There is no right or wrong way to grieve. It’s okay to cry, to feel frustrated, or to have moments of joy mixed with moments of sadness. Give yourself permission to feel whatever emotions arise without judgment. If you need to take a break from the festivities or step away for a moment of solitude, that’s perfectly okay. Processing grief in a way that feels authentic to you will help you manage the complex emotions of the season.

4. Reach Out for Support

If you’re struggling with grief, don’t hesitate to lean on friends, family, or even a counselor. Talking about your feelings, even if it’s just a quick check-in with someone who understands, can help ease the burden. Sometimes simply expressing how you’re feeling can make a huge difference. You don’t have to carry the weight of grief alone. Sharing in the sadness and joy together can help lighten the load.

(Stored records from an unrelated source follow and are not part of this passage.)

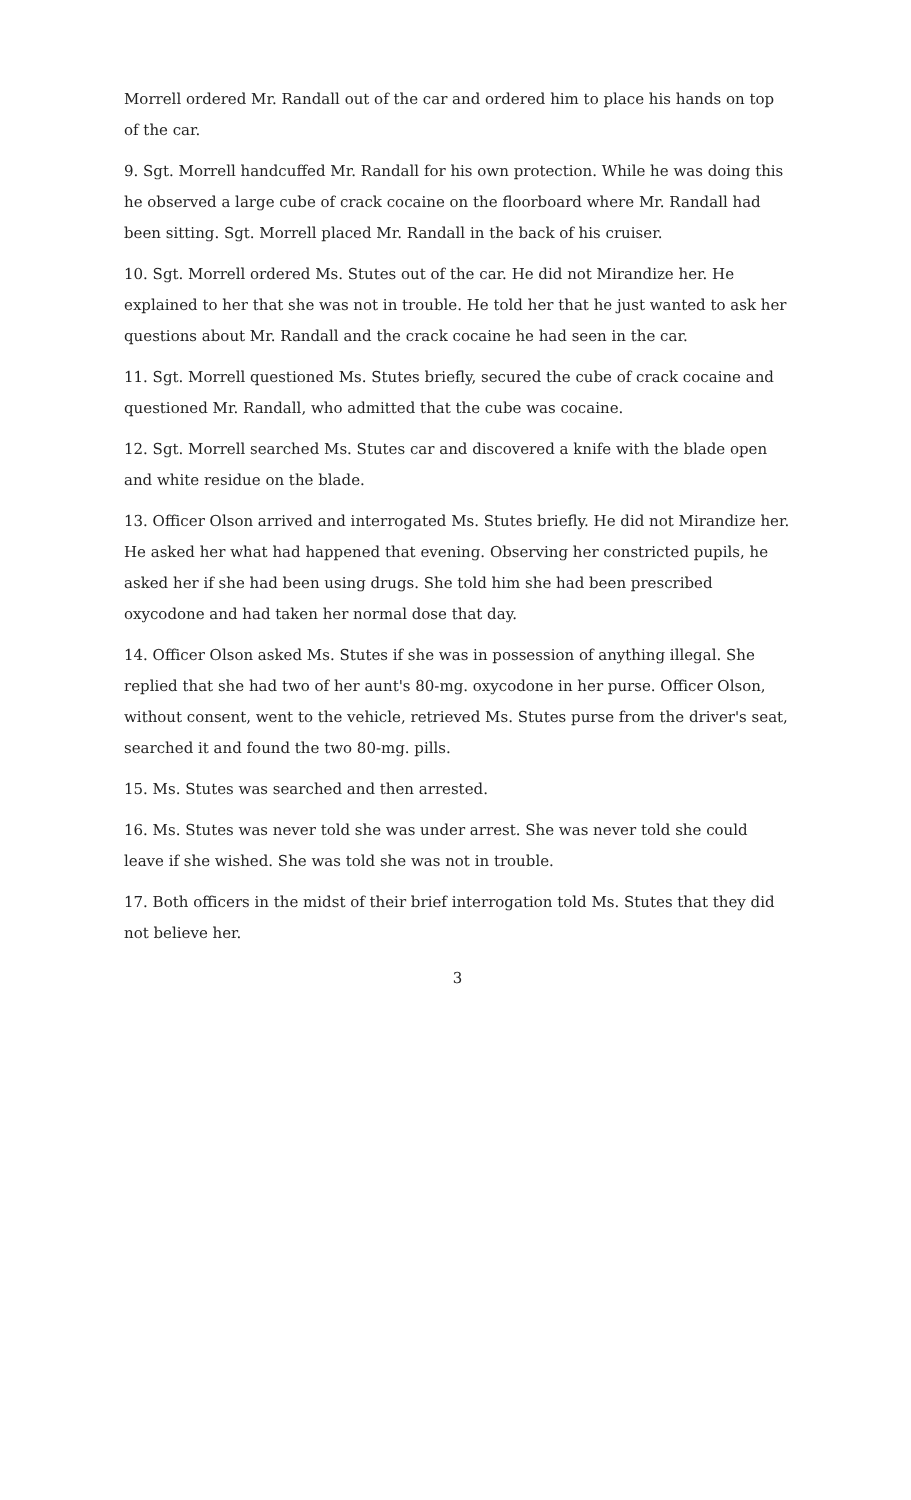Morrell ordered Mr. Randall out of the car and ordered him to place his hands on top of the car.
9. Sgt. Morrell handcuffed Mr. Randall for his own protection. While he was doing this he observed a large cube of crack cocaine on the floorboard where Mr. Randall had been sitting. Sgt. Morrell placed Mr. Randall in the back of his cruiser.
10. Sgt. Morrell ordered Ms. Stutes out of the car. He did not Mirandize her. He explained to her that she was not in trouble. He told her that he just wanted to ask her questions about Mr. Randall and the crack cocaine he had seen in the car.
11. Sgt. Morrell questioned Ms. Stutes briefly, secured the cube of crack cocaine and questioned Mr. Randall, who admitted that the cube was cocaine.
12. Sgt. Morrell searched Ms. Stutes car and discovered a knife with the blade open and white residue on the blade.
13. Officer Olson arrived and interrogated Ms. Stutes briefly. He did not Mirandize her. He asked her what had happened that evening. Observing her constricted pupils, he asked her if she had been using drugs. She told him she had been prescribed oxycodone and had taken her normal dose that day.
14. Officer Olson asked Ms. Stutes if she was in possession of anything illegal. She replied that she had two of her aunt's 80-mg. oxycodone in her purse. Officer Olson, without consent, went to the vehicle, retrieved Ms. Stutes purse from the driver's seat, searched it and found the two 80-mg. pills.
15. Ms. Stutes was searched and then arrested.
16. Ms. Stutes was never told she was under arrest. She was never told she could leave if she wished. She was told she was not in trouble.
17. Both officers in the midst of their brief interrogation told Ms. Stutes that they did not believe her.
3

5. Practice Gratitude in the Present Moment

While it’s natural to miss the past, focusing on the blessings in the present can provide a sense of peace. Take time to reflect on the things you’re grateful for, whether it’s your family, your health, or the little joys of the season — like a warm cup of tea, a festive decoration, or a quiet moment of reflection. Practicing gratitude can help you shift your focus from what is missing to what is still there, which can make the holidays feel more balanced.

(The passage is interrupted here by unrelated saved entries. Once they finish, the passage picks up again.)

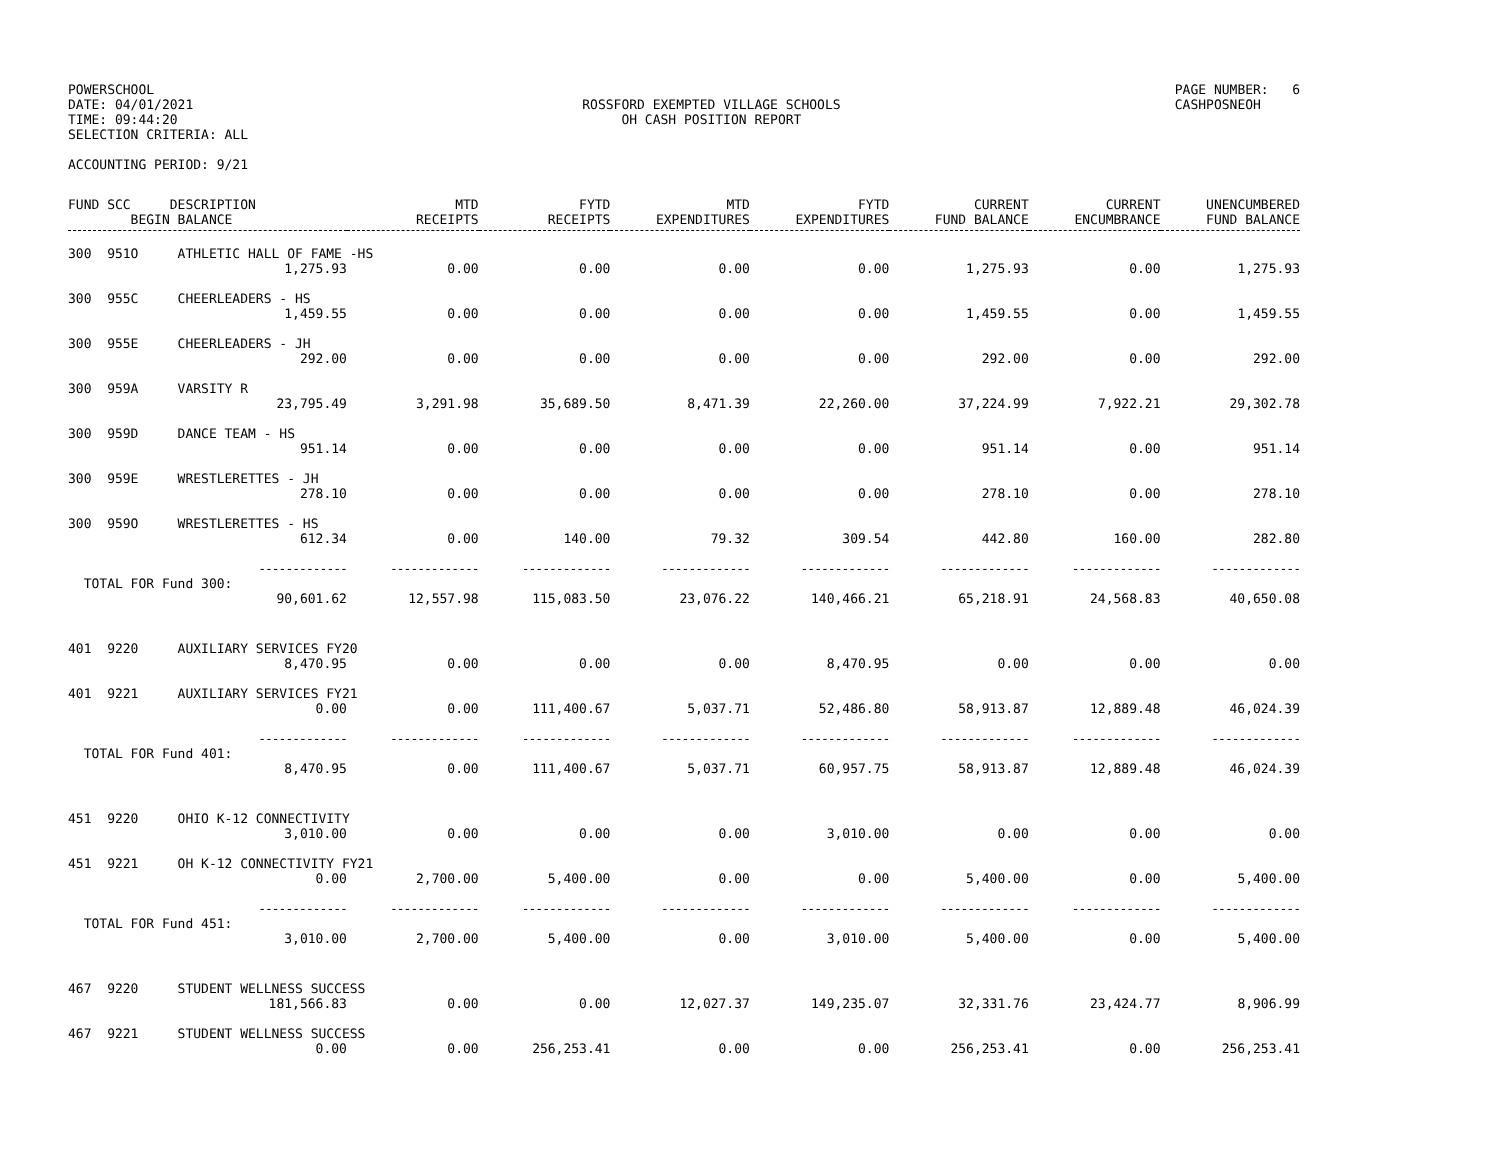POWERSCHOOL
DATE: 04/01/2021
TIME: 09:44:20
SELECTION CRITERIA: ALL
ROSSFORD EXEMPTED VILLAGE SCHOOLS
OH CASH POSITION REPORT
PAGE NUMBER: 6
CASHPOSNEOH
ACCOUNTING PERIOD: 9/21
| FUND SCC DESCRIPTION BEGIN BALANCE | MTD RECEIPTS | FYTD RECEIPTS | MTD EXPENDITURES | FYTD EXPENDITURES | CURRENT FUND BALANCE | CURRENT ENCUMBRANCE | UNENCUMBERED FUND BALANCE |
| --- | --- | --- | --- | --- | --- | --- | --- |
| 300 951O ATHLETIC HALL OF FAME -HS | | | | | | | |
| 1,275.93 | 0.00 | 0.00 | 0.00 | 0.00 | 1,275.93 | 0.00 | 1,275.93 |
| 300 955C CHEERLEADERS - HS | | | | | | | |
| 1,459.55 | 0.00 | 0.00 | 0.00 | 0.00 | 1,459.55 | 0.00 | 1,459.55 |
| 300 955E CHEERLEADERS - JH | | | | | | | |
| 292.00 | 0.00 | 0.00 | 0.00 | 0.00 | 292.00 | 0.00 | 292.00 |
| 300 959A VARSITY R | | | | | | | |
| 23,795.49 | 3,291.98 | 35,689.50 | 8,471.39 | 22,260.00 | 37,224.99 | 7,922.21 | 29,302.78 |
| 300 959D DANCE TEAM - HS | | | | | | | |
| 951.14 | 0.00 | 0.00 | 0.00 | 0.00 | 951.14 | 0.00 | 951.14 |
| 300 959E WRESTLERETTES - JH | | | | | | | |
| 278.10 | 0.00 | 0.00 | 0.00 | 0.00 | 278.10 | 0.00 | 278.10 |
| 300 959O WRESTLERETTES - HS | | | | | | | |
| 612.34 | 0.00 | 140.00 | 79.32 | 309.54 | 442.80 | 160.00 | 282.80 |
| ------------- | ------------- | ------------- | ------------- | ------------- | ------------- | ------------- | ------------- |
| TOTAL FOR Fund 300: | | | | | | | |
| 90,601.62 | 12,557.98 | 115,083.50 | 23,076.22 | 140,466.21 | 65,218.91 | 24,568.83 | 40,650.08 |
| 401 9220 AUXILIARY SERVICES FY20 | | | | | | | |
| 8,470.95 | 0.00 | 0.00 | 0.00 | 8,470.95 | 0.00 | 0.00 | 0.00 |
| 401 9221 AUXILIARY SERVICES FY21 | | | | | | | |
| 0.00 | 0.00 | 111,400.67 | 5,037.71 | 52,486.80 | 58,913.87 | 12,889.48 | 46,024.39 |
| ------------- | ------------- | ------------- | ------------- | ------------- | ------------- | ------------- | ------------- |
| TOTAL FOR Fund 401: | | | | | | | |
| 8,470.95 | 0.00 | 111,400.67 | 5,037.71 | 60,957.75 | 58,913.87 | 12,889.48 | 46,024.39 |
| 451 9220 OHIO K-12 CONNECTIVITY | | | | | | | |
| 3,010.00 | 0.00 | 0.00 | 0.00 | 3,010.00 | 0.00 | 0.00 | 0.00 |
| 451 9221 OH K-12 CONNECTIVITY FY21 | | | | | | | |
| 0.00 | 2,700.00 | 5,400.00 | 0.00 | 0.00 | 5,400.00 | 0.00 | 5,400.00 |
| ------------- | ------------- | ------------- | ------------- | ------------- | ------------- | ------------- | ------------- |
| TOTAL FOR Fund 451: | | | | | | | |
| 3,010.00 | 2,700.00 | 5,400.00 | 0.00 | 3,010.00 | 5,400.00 | 0.00 | 5,400.00 |
| 467 9220 STUDENT WELLNESS SUCCESS | | | | | | | |
| 181,566.83 | 0.00 | 0.00 | 12,027.37 | 149,235.07 | 32,331.76 | 23,424.77 | 8,906.99 |
| 467 9221 STUDENT WELLNESS SUCCESS | | | | | | | |
| 0.00 | 0.00 | 256,253.41 | 0.00 | 0.00 | 256,253.41 | 0.00 | 256,253.41 |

6. Give Yourself Permission to Have Fun

You can still enjoy the holidays, even with sadness present. Don’t feel guilty for laughing, smiling, or finding moments of joy. Grief isn’t about living in constant sadness; it’s about learning how to navigate the ebb and flow of emotions. If you can find moments to laugh with your family, enjoy a holiday treat, or participate in activities that bring you joy, allow yourself to fully experience those moments without guilt. Your loved ones, whether living or passed, would want you to enjoy life, too.

Moving Forward with Love

The holidays will never be exactly the same as they once were, and that’s okay. Embrace the changes, find new ways to honor the memories, and don’t let grief overshadow the moments that can still bring joy. The people we miss may not be physically present, but they can still be a part of our celebrations in spirit.

Grief is a part of love, and love doesn’t vanish with time. It transforms. This holiday season, allow yourself to feel all the emotions — sadness, joy, gratitude — and find new ways to celebrate life, even in the face of loss. Your traditions, old and new, can be a beautiful way to keep the memories alive while embracing the present moment.